In reaching this conclusion, the Court took great comfort from the various novel undertakings offered by the Defendants to the claimants, including an undertaking by the Defendants to pay:
(i) the “reasonable costs necessary” to enable the Claimants to give evidence in Malaysian proceedings (including affidavit affirmation fees, costs for travel and accommodation, videoconferencing technology and translation fees); and
(ii) the Claimant’s share of interpretation fees, transcription fees and joint expert evidence “to the extent reasonably incurred and necessary”.
The Court found the Judge was plainly wrong to accept the undertakings as they had “serious flaws” and involved a conflict of interest because (among other reasons):
(i) they would require the resolution of disputes about whether costs were reasonable and necessary;
(ii) the Claimants would likely be required to waive legal professional privilege in the resolution of such disputes (giving the Defendants an unfair litigation advantage); and
(iii) they did not provide a satisfactory dispute resolution mechanism for such disputes and the Defendants would have every reason to enter into protracted negotiations and satellite disputes as to whether costs were reasonable and necessary to further their own litigation strategy.

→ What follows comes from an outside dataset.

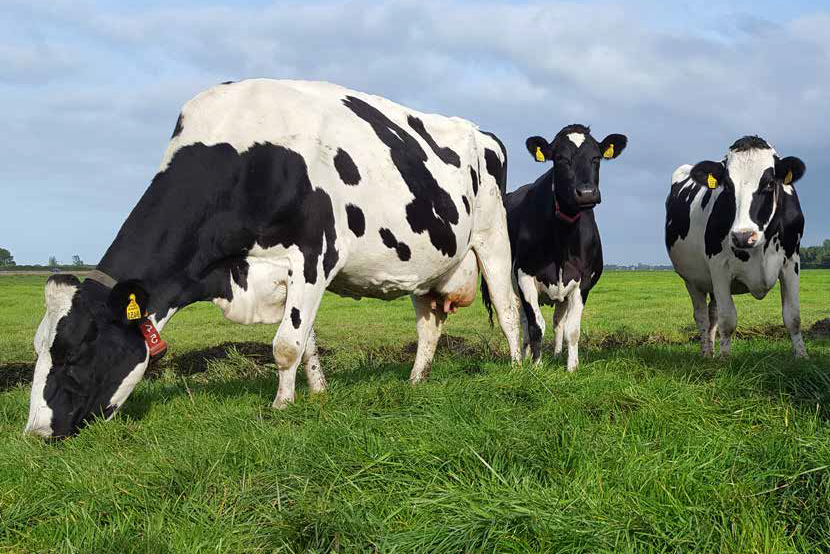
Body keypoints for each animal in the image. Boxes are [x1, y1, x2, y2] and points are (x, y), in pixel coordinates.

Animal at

Further, the Court found the undertakings to be insufficient in that they only addressed disbursements:
(i) identified under the Defendant’s “own case management model”, which did not account for any contingencies or changes in the procedural development of the claims; and
(ii) related to the claims as currently particularized, when it was highly likely the claim would be amended following disclosure.
Equality of arms
The Court emphasized that the case involved a “huge imbalance between the impoverished and vulnerable claimants and the well-resourced and commercially experience defendants’ and ‘allegations are of very serious human rights abuses”, to which it considered the first instance judge had given little regard.
In a case such as this, there is a particular need to “ensure equality of arms” and therefore the availability of well-resourced counsel in England (which was not likely to be available in Malaysia on the specific facts of this case) was a factor favouring England.
Further, the Court accepted that the fact that the Claimants would not be able to attend a trial in person in Malaysia and would give evidence remotely (via translators) whilst the Defendants would attend in person gave rise to an equality of arms issue.
This factor pointed in favour of England on the specific facts of this case as the Claimants’ solicitors had indicated that they were able and willing to bring the Claimants to attend in person.
Court of Appeal’s assessment
Based on the factors identified above, the Court undertook its own evaluation of the Spiliada factors and determined England to be "clearly and distinctly" the most appropriate forum to hear the proceedings.
The Court was particularly persuaded by the "serious risk" that the Claimants would not be able to bring their claim in Malaysia due to their lack of funding, which it considered to be a factor “overwhelmingly in favour of England".
Other connecting factors favouring England included the English domicile of the UK Dyson Defendants, the practical convenience of hearing the matter in England, the coordination and conduct of the litigation on behalf of the Dyson Defendants from the UK, the connection of the issues of the case to England and equality of arms.
The Court recognised that there were certain differences between the English and Malaysian Law (the latter being governing law of all the claims) which, “all things being equal", it would be preferable for the Malaysian courts to resolve.
Nonetheless, the Court considered that the English courts were “well equipped" to resolve such issues as a matter of expert evidence and using its own experience, noting the close relationship between English and Malaysian law on the relevant issues.